La credibilidad del gobierno de la nación está bajo mínimos, prácticamente, desde su constitución. Los hechos han venido a avalar la percepción inicial, cuasi generalizada, entre la población, de insolvencia. Las ocurrencias, contradicciones, ausencias, las metidas de pata, y las provocaciones se han instalado en un ejecutivo revanchista dedicado en exclusiva a exhibir a su líder, a intentar controlar los poderes del estado y a entregar el país, a trozos, para alargar su agonía.
El ineficiente formato multitudinario cumplió con su único objetivo, el del reparto de sillas entre socios sin importar el resultado.
La ministra de Exteriores, González Laya ha llegado al estrellato tras desbancar en despropósitos a su homóloga de Sanidad, Darias, a Duque, a Castells, al líder del partido comunista de cuyo nombre no consigo acordarme, a la Celaá, o al propio José Luis Escrivá, conocido por contradecir todas las decisiones que tomo mientras presidía la Autoridad Independiente de Responsabilidad Fiscal (AIReF) que tiene por objeto velar por la sostenibilidad de las finanzas públicas y asegurar el crecimiento económico y el bienestar de la sociedad española.
La partida final para la hegemonía del disparate, antes de su disolución, ya es cosa de dos, González Laya o Marlaska.
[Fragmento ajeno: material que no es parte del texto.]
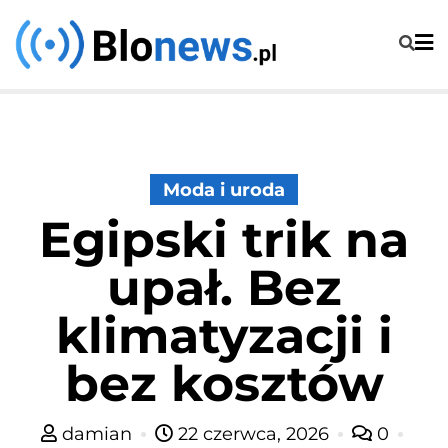
Skip
to
content
Moda i uroda
Egipski trik na
upał. Bez
klimatyzacji i
bez kosztów
damian
22 czerwca, 2026
0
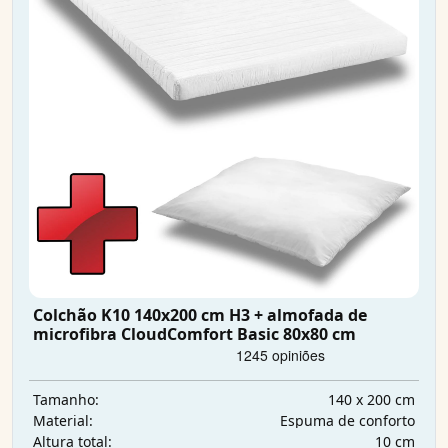
Colchão K10 140x200 cm H3 + almofada de
microfibra CloudComfort Basic 80x80 cm
140 x 200 cm
Tamanho:
Espuma de conforto
Material:
10 cm
Altura total:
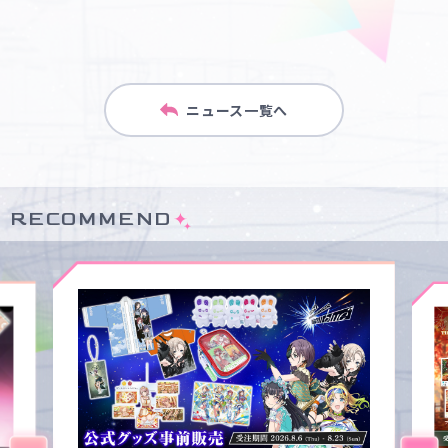
ニュース一覧へ
RECOMMEND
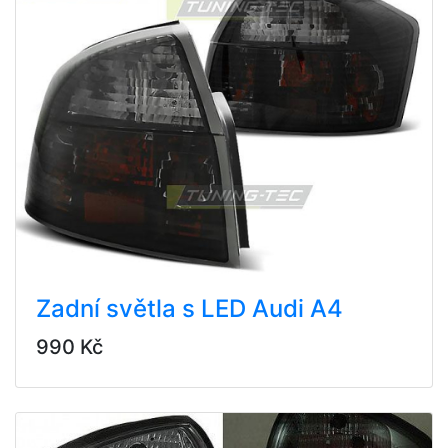
Zadní světla s LED Audi A4
990 Kč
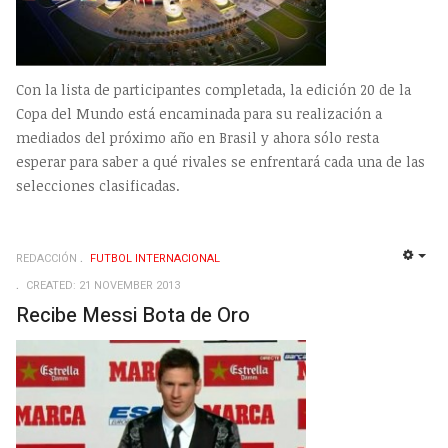
Con la lista de participantes completada, la edición 20 de la
Copa del Mundo está encaminada para su realización a
mediados del próximo año en Brasil y ahora sólo resta
esperar para saber a qué rivales se enfrentará cada una de las
selecciones clasificadas.
REDACCIÓN
FUTBOL INTERNACIONAL
EMP
CREATED: 21 NOVEMBER 2013
Recibe Messi Bota de Oro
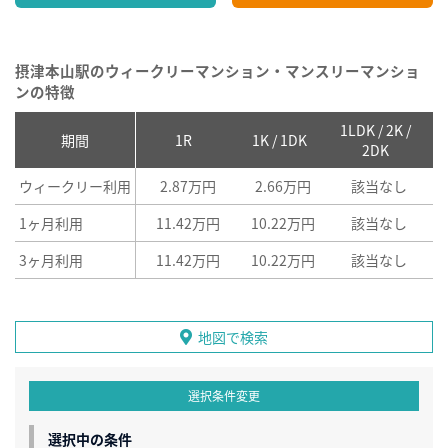
摂津本山駅のウィークリーマンション・マンスリーマンショ
ンの特徴
1LDK / 2K /
2
期間
1R
1K / 1DK
2DK
ウィークリー利用
2.87万円
2.66万円
該当なし
1ヶ月利用
11.42万円
10.22万円
該当なし
3ヶ月利用
11.42万円
10.22万円
該当なし
地図で検索
選択条件変更
選択中の条件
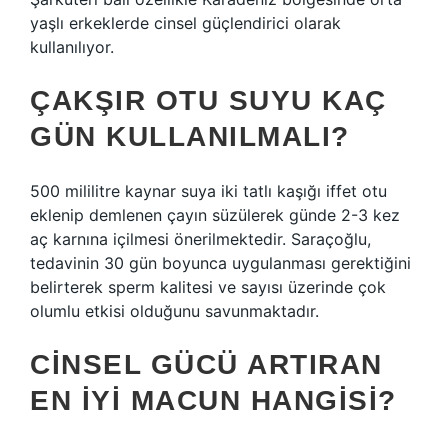
yaşlı erkeklerde cinsel güçlendirici olarak
kullanılıyor.
ÇAKŞIR OTU SUYU KAÇ
GÜN KULLANILMALI?
500 mililitre kaynar suya iki tatlı kaşığı iffet otu
eklenip demlenen çayın süzülerek günde 2-3 kez
aç karnına içilmesi önerilmektedir. Saraçoğlu,
tedavinin 30 gün boyunca uygulanması gerektiğini
belirterek sperm kalitesi ve sayısı üzerinde çok
olumlu etkisi olduğunu savunmaktadır.
CINSEL GÜCÜ ARTIRAN
EN IYI MACUN HANGISI?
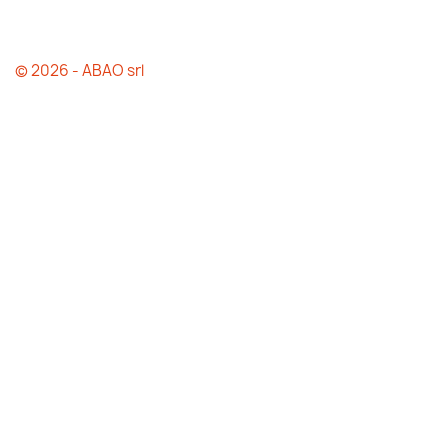
© 2026 - ABAO srl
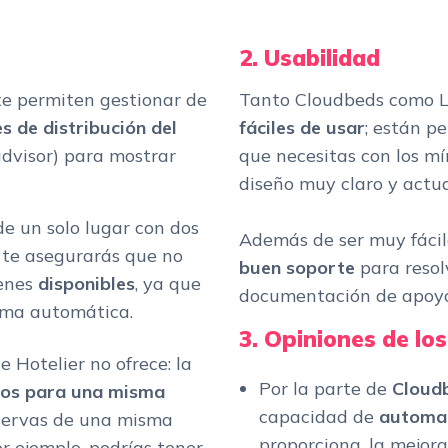
2. Usabilidad
te permiten gestionar de
Tanto Cloudbeds como Li
s de distribución del
fáciles de usar
; están p
advisor) para mostrar
que necesitas con los m
diseño muy claro y actua
e un solo lugar con dos
Además de ser muy fácil
 te asegurarás que no
buen soporte
para resol
ienes
disponibles
, ya que
documentación de apoyo
orma automática.
3. Opiniones de los
e Hotelier no ofrece: la
Por la parte de
Cloud
cios para una misma
capacidad de
automat
eservas de una misma
proporciona, la mejor
or ejemplo, podrías tener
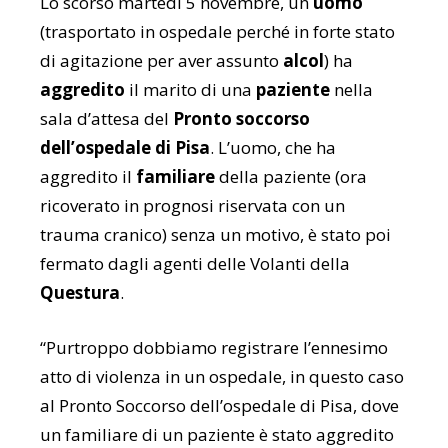
Lo scorso martedì 5 novembre, un
uomo
(trasportato in ospedale perché in forte stato
di agitazione per aver assunto
alcol
) ha
aggredito
il marito di una
paziente
nella
sala d’attesa del
Pronto soccorso
dell’ospedale di Pisa
. L’uomo, che ha
aggredito il
familiare
della paziente (ora
ricoverato in prognosi riservata con un
trauma cranico) senza un motivo, è stato poi
fermato dagli agenti delle Volanti della
Questura
.
“Purtroppo dobbiamo registrare l’ennesimo
atto di violenza in un ospedale, in questo caso
al Pronto Soccorso dell’ospedale di Pisa, dove
un familiare di un paziente è stato aggredito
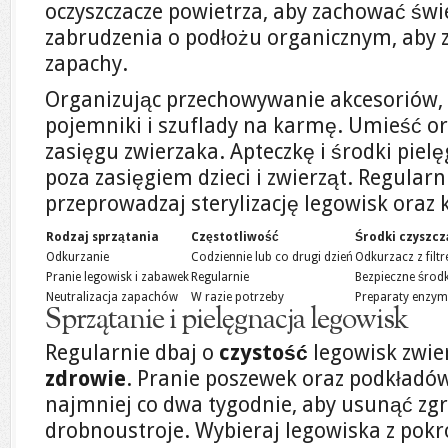
oczyszczacze powietrza, aby zachować świ
zabrudzenia o podłożu organicznym, aby
zapachy.
Organizując przechowywanie akcesoriów
pojemniki i szuflady na karmę. Umieść o
zasięgu zwierzaka. Apteczkę i środki piel
poza zasięgiem dzieci i zwierząt. Regularni
przeprowadzaj sterylizację legowisk oraz 
Rodzaj sprzątania
Częstotliwość
Środki czyszc
Odkurzanie
Codziennie lub co drugi dzień
Odkurzacz z filt
Pranie legowisk i zabawek
Regularnie
Bezpieczne środk
Neutralizacja zapachów
W razie potrzeby
Preparaty enzym
Sprzątanie i pielęgnacja legowisk
Regularnie dbaj o
czystość
legowisk zwier
zdrowie
. Pranie poszewek oraz podkładó
najmniej co dwa tygodnie, aby usunąć zg
drobnoustroje. Wybieraj legowiska z pokr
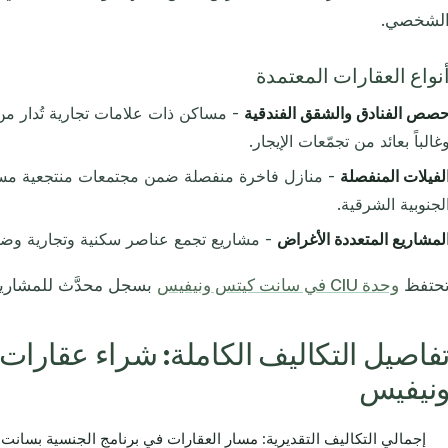
لشخصي.
نواع العقارات المعتمدة
صص الفنادق والشقق الفندقية
- مساكن ذات علامات تجارية تُدار من ق
غالباً بعائد من تجمّعات الإيجار.
لفيلات المنفصلة
- منازل فاخرة منفصلة ضمن مجتمعات منتجعية مسوّ
لجنوبية الشرقية.
لمشاريع المتعددة الأغراض
- مشاريع تجمع عناصر سكنية وتجارية وضي
حتفظ
وحدة CIU في سانت كيتس ونيفيس
بسجل محدَّث للمشاريع
فاصيل التكاليف الكاملة: شراء عقارا
نيفيس
إجمالي التكاليف التقديرية: مسار العقارات في برنامج الجنسية بسانت كي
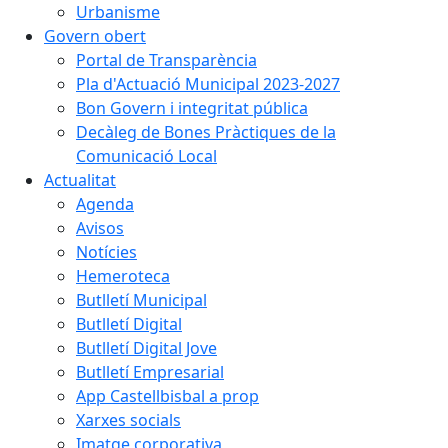
Urbanisme
Govern obert
Portal de Transparència
Pla d'Actuació Municipal 2023-2027
Bon Govern i integritat pública
Decàleg de Bones Pràctiques de la
Comunicació Local
Actualitat
Agenda
Avisos
Notícies
Hemeroteca
Butlletí Municipal
Butlletí Digital
Butlletí Digital Jove
Butlletí Empresarial
App Castellbisbal a prop
Xarxes socials
Imatge corporativa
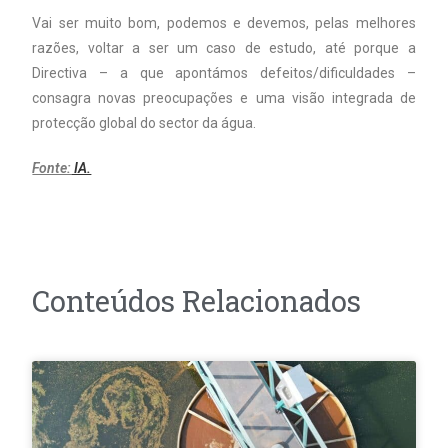
Vai ser muito bom, podemos e devemos, pelas melhores
razões, voltar a ser um caso de estudo, até porque a
Directiva – a que apontámos defeitos/dificuldades –
consagra novas preocupações e uma visão integrada de
protecção global do sector da água.
Fonte:
IA.
Conteúdos Relacionados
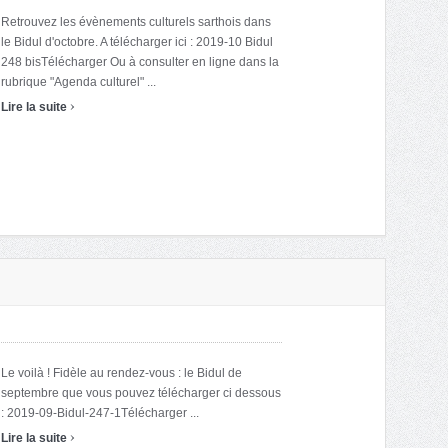
Retrouvez les évènements culturels sarthois dans
le Bidul d'octobre. A télécharger ici : 2019-10 Bidul
248 bisTélécharger Ou à consulter en ligne dans la
rubrique "Agenda culturel" ...
›
Lire la suite
Le voilà ! Fidèle au rendez-vous : le Bidul de
septembre que vous pouvez télécharger ci dessous
: 2019-09-Bidul-247-1Télécharger ...
›
Lire la suite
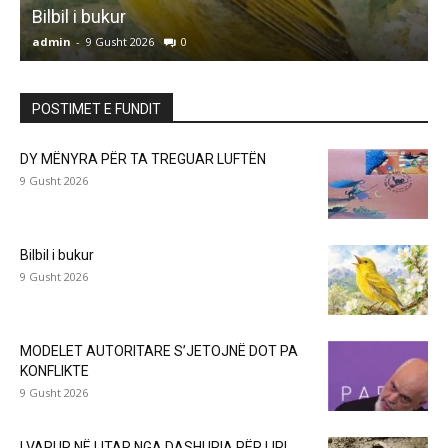
Bilbil i bukur
admin
-
9 Gusht 2026
0
a
POSTIMET E FUNDIT
DY MËNYRA PËR TA TREGUAR LUFTËN
9 Gusht 2026
Bilbil i bukur
9 Gusht 2026
MODELET AUTORITARE S’JETOJNË DOT PA
KONFLIKTE
9 Gusht 2026
I VARUR NË LITAR NGA DASHURIA PËR LIRI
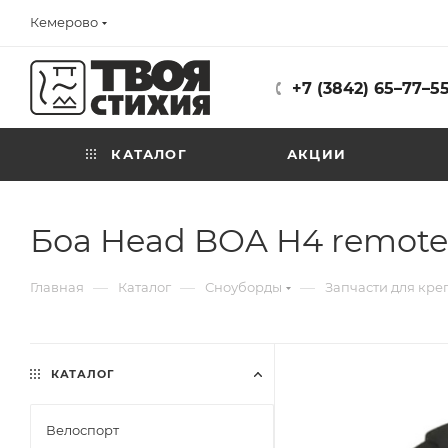
Кемерово
+7 (3842) 65–77–5
КАТАЛОГ
АКЦИИ
Боа Head BOA H4 remote 
—
—
—
Главная
Каталог
Сноуборды
Запчасти для креп
КАТАЛОГ
Велоспорт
Con demasiados miembros sin experiencia de gestión, sin trayectoria profesional y sin capacidad ejecutiva el desplome ya no es evitable. El abandono del millonario Iglesias ha reducido el ruido pero no ha permitido cambiar la trayectoria. En su huida hacia adelante el tándem Sanchez-Redondo, ha arrastrado la credibilidad del PSOE y deteriorado el liderazgo de sus gobiernos autonómicos. La remodelación ministerial se antoja inaplazable. La duda es si servirá para algo.